Through recent collaborative efforts, the FDA and EMA are hoping to encourage multi-arm, multi-company clinical trials for pediatric rare diseases. This white paper examines how registries can provide a valuable foundation for these types of trials by fostering long-term, collaborative relationships between rare disease stakeholders and improving our understanding of diseases and treatment outcomes.
介绍In July 2017, the U.S. Food and Drug Administration (FDA) and European Medicines Agency (EMA) published a joint proposal on multi-arm, multi-company clinical trials, which would use a single control arm to compare multiple medicines.1 The proposal – focusing on Gaucher disease, but intended as a general roadmap for pediatric rare diseases – would allow for economies of scale as multiple sponsors could share the responsibility and cost of identifying and recruiting patients. This guidance does not eliminate any of the existing requirements for rare disease drug development; however, the FDA and EMA may exercise flexibility in determining the kind and quantity of data required to meet the statutory standard.
该方法可以通过增加安全性和有效性数据的数量和质量来更好地确定相对风险效益;随着监管机构激励赞助商考虑这些试验,并导致了更平滑的监管途径。尽管拟议方法存在重大障碍,但在罕见疾病研究中多公司合作的过程中,开发注册表的协作努力可以看作是积极的一步。
注册表的承诺
稀有疾病登记处通常具有以下目标:
- 为了联系患者,他们的护理人员和临床医生
- To better understand the natural history and outcomes of the rare disease
- 支持对疾病的遗传,分子和生理基础的研究
- 建立一个评估潜在疗法和医疗设备的患者基础。
Data from registries can significantly benefit early-stage drug development, and potentially serve as a starting point for multi-arm, multi-company clinical trials. Registries can help address many challenges inherent in rare disease trials, allowing for a more complete understanding of the disease course and variability; guiding the development of endpoint measures, patient reported outcomes (PROs) and biomarkers; facilitating feasibility assessments for future trials; providing a source of patients for clinical trials; and gathering longer term safety and efficacy data after registration trials are completed.
稀有疾病登记还可以通过提供有关疾病自然史的信息,为样本量计算提供信息,用作销售后监测的历史对照组,或检查全球不同治疗方案的现实生活结果数据,来改善临床试验设计。

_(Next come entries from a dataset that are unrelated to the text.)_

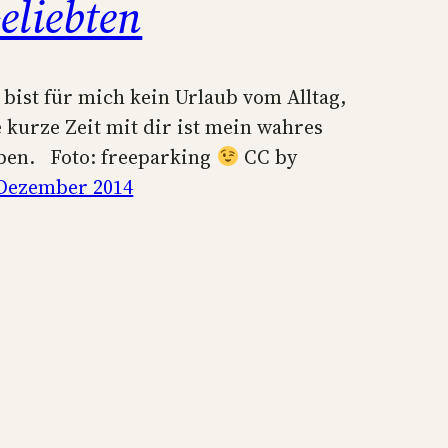
eliebten
 bist für mich kein Urlaub vom Alltag,
e kurze Zeit mit dir ist mein wahres
ben. Foto: freeparking
CC by
 Dezember 2014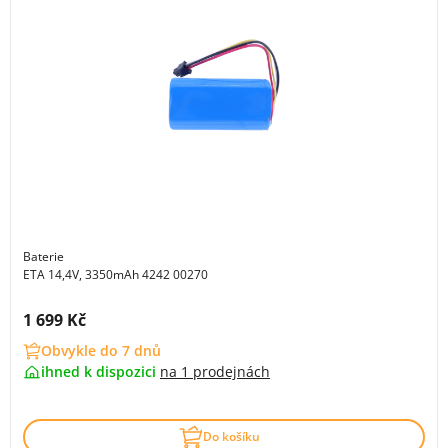
Baterie
ETA 14,4V, 3350mAh 4242 00270
Cena s DPH:
1 699 Kč
Obvykle do 7 dnů
ihned k dispozici
na
1 prodejnách
Do košíku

SUCCESSFUL ONGOING INITIATIVES
Disease-focused, not-for-profit foundations and patient advocacy groups have a proven track record of operating registries in the public interest and can serve as models for future collaborations. Sponsors work in parallel to access specific data sets relevant to their R&D assets, helping to inform clinical development without disclosing commercially sensitive information. This may form the basis for future collaboration between sponsors on multi-company, multi-arm trials.